■ Provided information:
▬▬▬▬▬▬

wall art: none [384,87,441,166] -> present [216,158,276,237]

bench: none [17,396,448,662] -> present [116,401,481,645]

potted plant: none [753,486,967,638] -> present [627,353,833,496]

▬▬▬▬▬▬

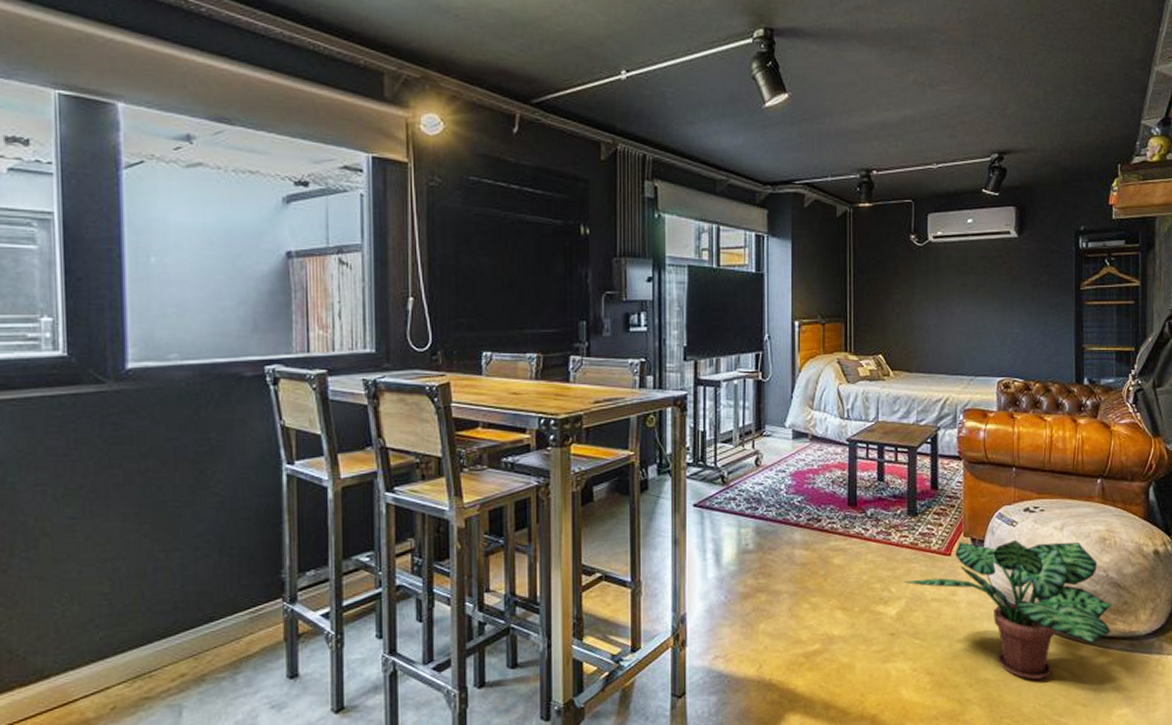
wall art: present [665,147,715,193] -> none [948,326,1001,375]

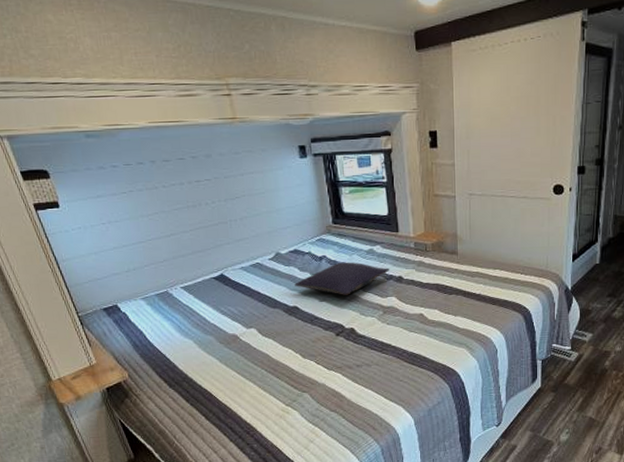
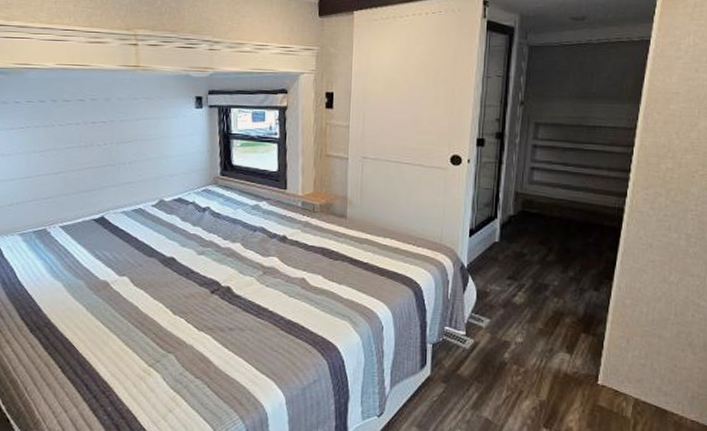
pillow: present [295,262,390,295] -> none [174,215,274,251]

▬▬▬▬▬▬

■ Your instructions:
In the listing above, find the line with "wall art: none" and the line with "potted plant: none"; set down exactly those two lines and every line between them, nothing more.

■ Reply to the task:
wall art: none [384,87,441,166] -> present [216,158,276,237]

bench: none [17,396,448,662] -> present [116,401,481,645]

potted plant: none [753,486,967,638] -> present [627,353,833,496]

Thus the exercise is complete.